In "Zornfried" erzählt Jörg-Uwe Albig die Geschichte des Journalisten Jan Brock, der irgendwo im Spessart tief in den Wald fährt, um eine Geschichte über die Neue Rechte zu erzählen. Sein Ziel ist eine Burg. Gut versteckt, mitten im Wald.
Das Auto parkt Brock besser vor den Burgmauern; vielleicht muss es bei seiner Abreise schnell gehen. Noch weiß Brock nicht, woran er ist. Er weiß nur, dass sein Gastgeber, ein gewisser Freiherr von Schierling, junge Männer befehligt. Sie sind uniformiert – mit Sonnenbrillen und schwarzen T-Shirts mit gelbem W drauf.
"Zornfried" heißt Jörg-Uwe Albigs knackig-knapper Roman über einen Journalisten, der in den Wald geht, um die Neue Rechte als einen Haufen Pseudo-Intellektueller zu entlarven. Er hat den Auftrag von seiner Redaktion, einen großen Text für das Feuilleton zu schreiben.
Recherche auf der Burg bei Freiherr von Schierling
Für ein paar Tage mietet Brock ein Zimmer in einer Pension im nächsten Ort. Jeden Morgen setzt er sich ins Auto und fährt zur Burg, wo ihn Freiherr von Schierling mal erwartet, mal versetzt. Brock lernt Schierlings Sekretär kennen, außerdem einen irren Künstler, der einen irren Film dreht, dann noch Schierlings Frau, die ihren Mann siezt, außerdem viele junge Männer, die brüllend durch den Wald marschieren, und viele junge Frauen, die schweigend das Essen kochen und die Herrschaften bedienen.
Nach ein paar Tagen ist Brock verwirrt. Oberflächlich ist alles zwar sehr eindeutig, aber zu fassen kriegt er die Zusammenhänge trotzdem nicht: Sie schmieden Weltherrschaftspläne, und sie philosophieren bei endlosen Wanderungen über mächtige Gewächse wie Buchen und Eichen im Kampf gegen schmächtige Gewächse wie Haselsträucher und invasive Arten wie die spätblühende Traubenkirsche.
"Sie sammeln sehr alte Bücher mit sehr fragwürdigem Inhalt, und sie rezitieren bei abendlichen Versammlungen Gedichte von Storm Linné über Narben, Wunden, Opfer, Stürme, Fleisch und Fäulnis und unfassbare Qualen."
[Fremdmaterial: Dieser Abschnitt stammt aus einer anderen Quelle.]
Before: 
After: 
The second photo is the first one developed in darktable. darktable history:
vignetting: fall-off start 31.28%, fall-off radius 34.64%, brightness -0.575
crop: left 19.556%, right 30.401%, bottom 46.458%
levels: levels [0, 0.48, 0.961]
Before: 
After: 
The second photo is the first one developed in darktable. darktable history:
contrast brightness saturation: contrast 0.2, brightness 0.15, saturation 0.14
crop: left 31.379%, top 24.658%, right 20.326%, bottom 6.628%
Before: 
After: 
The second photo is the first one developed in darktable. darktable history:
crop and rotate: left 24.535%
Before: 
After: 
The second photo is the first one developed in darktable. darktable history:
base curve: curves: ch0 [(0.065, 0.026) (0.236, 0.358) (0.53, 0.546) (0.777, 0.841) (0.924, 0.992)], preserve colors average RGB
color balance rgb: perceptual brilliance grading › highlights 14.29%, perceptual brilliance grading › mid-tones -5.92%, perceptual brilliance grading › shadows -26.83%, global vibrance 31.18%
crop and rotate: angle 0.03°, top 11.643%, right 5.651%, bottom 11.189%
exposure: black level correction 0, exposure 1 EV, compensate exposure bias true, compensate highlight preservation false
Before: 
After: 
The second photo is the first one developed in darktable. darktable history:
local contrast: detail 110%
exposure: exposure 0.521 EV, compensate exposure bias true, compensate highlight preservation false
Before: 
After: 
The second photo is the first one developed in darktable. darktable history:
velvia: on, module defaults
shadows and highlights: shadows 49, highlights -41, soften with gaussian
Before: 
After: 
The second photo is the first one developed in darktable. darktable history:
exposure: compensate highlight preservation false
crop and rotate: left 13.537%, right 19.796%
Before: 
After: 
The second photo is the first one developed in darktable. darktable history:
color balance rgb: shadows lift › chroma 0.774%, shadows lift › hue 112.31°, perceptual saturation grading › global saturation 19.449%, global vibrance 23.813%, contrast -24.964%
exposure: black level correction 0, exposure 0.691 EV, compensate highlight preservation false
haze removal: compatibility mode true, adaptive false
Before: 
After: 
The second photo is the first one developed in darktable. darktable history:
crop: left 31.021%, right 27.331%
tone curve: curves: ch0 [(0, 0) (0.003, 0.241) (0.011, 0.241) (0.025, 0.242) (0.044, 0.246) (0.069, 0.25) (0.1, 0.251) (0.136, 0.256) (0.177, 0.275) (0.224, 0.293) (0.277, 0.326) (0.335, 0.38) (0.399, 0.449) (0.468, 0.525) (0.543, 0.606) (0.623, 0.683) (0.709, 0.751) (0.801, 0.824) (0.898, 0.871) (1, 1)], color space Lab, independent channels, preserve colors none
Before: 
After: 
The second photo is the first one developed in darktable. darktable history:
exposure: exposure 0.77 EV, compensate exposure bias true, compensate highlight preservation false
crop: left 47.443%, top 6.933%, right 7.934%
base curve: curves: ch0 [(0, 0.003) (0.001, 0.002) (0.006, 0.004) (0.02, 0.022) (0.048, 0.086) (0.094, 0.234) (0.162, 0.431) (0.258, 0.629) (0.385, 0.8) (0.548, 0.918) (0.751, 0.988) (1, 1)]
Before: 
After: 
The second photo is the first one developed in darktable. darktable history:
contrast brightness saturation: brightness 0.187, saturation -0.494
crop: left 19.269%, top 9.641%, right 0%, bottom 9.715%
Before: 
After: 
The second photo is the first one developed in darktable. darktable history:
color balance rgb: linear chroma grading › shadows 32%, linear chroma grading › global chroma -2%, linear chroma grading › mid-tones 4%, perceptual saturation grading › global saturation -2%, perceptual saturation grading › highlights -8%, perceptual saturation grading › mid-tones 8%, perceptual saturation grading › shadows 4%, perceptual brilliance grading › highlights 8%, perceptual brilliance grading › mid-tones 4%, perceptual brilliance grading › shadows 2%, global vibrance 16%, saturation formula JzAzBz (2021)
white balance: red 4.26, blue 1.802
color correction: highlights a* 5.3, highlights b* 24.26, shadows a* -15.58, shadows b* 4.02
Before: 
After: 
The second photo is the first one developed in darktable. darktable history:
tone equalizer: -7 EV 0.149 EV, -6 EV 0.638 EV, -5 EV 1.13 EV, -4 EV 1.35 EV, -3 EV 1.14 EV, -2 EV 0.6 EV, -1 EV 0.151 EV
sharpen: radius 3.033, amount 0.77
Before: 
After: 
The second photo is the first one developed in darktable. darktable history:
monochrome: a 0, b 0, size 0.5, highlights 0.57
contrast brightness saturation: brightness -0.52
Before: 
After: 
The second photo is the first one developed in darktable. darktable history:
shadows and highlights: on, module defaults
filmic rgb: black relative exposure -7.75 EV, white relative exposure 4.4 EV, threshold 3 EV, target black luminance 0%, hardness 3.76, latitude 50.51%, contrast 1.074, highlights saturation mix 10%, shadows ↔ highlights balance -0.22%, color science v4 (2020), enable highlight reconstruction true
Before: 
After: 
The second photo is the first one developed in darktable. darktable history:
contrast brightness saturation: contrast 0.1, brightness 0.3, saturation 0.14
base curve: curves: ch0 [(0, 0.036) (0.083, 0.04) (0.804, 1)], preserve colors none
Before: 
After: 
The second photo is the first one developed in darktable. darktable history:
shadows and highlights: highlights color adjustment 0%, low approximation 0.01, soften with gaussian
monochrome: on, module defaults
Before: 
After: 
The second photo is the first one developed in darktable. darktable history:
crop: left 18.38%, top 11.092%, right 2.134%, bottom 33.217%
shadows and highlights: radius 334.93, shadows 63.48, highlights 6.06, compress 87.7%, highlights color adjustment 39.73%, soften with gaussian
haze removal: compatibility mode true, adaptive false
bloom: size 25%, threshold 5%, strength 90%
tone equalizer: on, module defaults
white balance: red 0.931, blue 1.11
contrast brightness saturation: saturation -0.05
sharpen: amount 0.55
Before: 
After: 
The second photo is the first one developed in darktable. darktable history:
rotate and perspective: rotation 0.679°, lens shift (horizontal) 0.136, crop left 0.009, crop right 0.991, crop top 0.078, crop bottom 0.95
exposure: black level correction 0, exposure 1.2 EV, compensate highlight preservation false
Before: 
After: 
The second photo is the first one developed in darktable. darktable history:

Aber warum, dass erfährt Brock nicht. Er kriegt nicht mal raus, was das W bedeutet. Widerstand, Wölfe, Witzfiguren? Als plötzlich eine Reporterin von einem Konkurrenzblatt auf Burg Zornfried auftaucht, und sich kein Mensch mehr um ihn kümmert, hat Brock die Schnauze voll. In der Pension packt er grimmig seine Sachen.
Und dann packt er sie wieder aus. Das kann nicht wahr sein, denkt er sich. Hier hocken echte Nazis mitten im Wald und er kann nichts Spannendes über sie berichten? Brock weiß jetzt, er muss tiefer graben. Er muss noch viel tiefer in den Wald.
Das Buch
"Zornfried" von Jörg-Uwe Albig, Klett-Cotta, 159 Seiten, gebundene Ausgabe (Hardcover): 20 Euro, E-Book: 9,99 Euro; Erscheinungstag: 23.02.2019.